Em qualquer momento de desespero, podemos acionar a nossa química mental da felicidade. Para isso, basta sempre esperarmos o melhor, apesar das asperezas do caminho. À falta de recursos financeiros, lembremo-nos dos exercícios de humildade aos quais somos impelidos. Se os recursos fossem abundantes, talvez não teríamos desenvolvido a criatividade, não teríamos usado o cérebro para economizar. A limitação financeira impõe-nos uma adaptação à necessidade, cortando tudo o que for supérfluo.

A lamentação de nossa encarnação presente não o encurta o caminho a percorrer. Podemos pedir ajuda aos benfeitores espirituais, mas a recomendação deles é que procuremos andar com as nossas próprias pernas.

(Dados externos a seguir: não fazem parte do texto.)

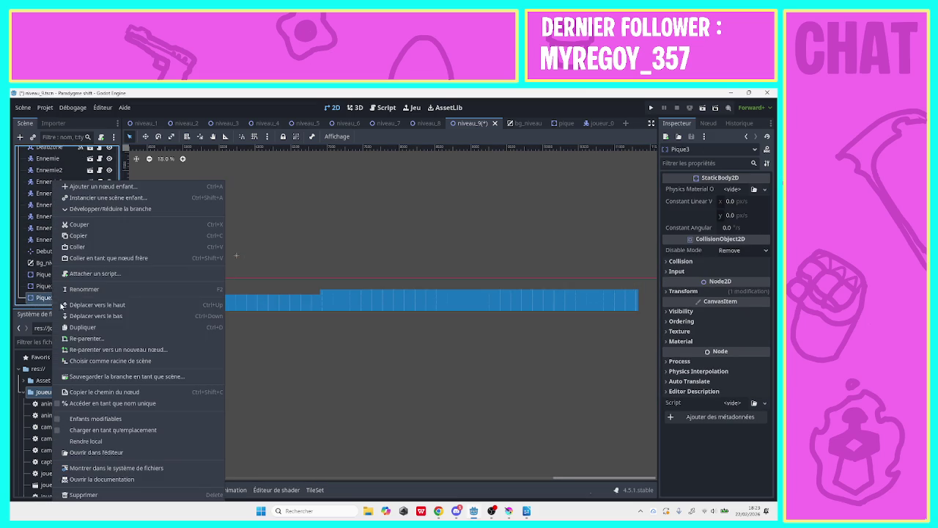
click(82, 327)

A posição que nos encontramos é a melhor que há para a evolução do nosso Espírito. Cabe-nos, sim, retirar as pedras do caminho e avançar. Às vezes, a concretização de um desejo faz-nos desviar do rumo, pois tão logo obtemos o desejado, os compromissos sociais acabam roubando-nos o tempo que poderia estar sendo usado para o cultivo de nossa alma imortal.

Precisamos de muita fibra para permanecer junto ao nosso centro, ao redor do nosso eu. Se temos poucos recursos, começamos a invejar aquele que tem mais do que nós. Jesus foi peremptório quando disse: "Sê tu mesmo, desenvolva a tua personalidade". Essa deve ser a nossa grande tarefa. Por que invejar o poderoso, o letrado, o escritor de livros? Verifiquemos, em primeiro lugar, se estamos cumprindo com os nossos deveres, porque de acordo com a exortação evangélica, todos somos ovelhas de um mesmo pastor.

Por pior que seja a nossa existência, estejamos contentes. Quem sabe se essa atitude mental não modificará o quadro material e espiritual de nossa experiência futura?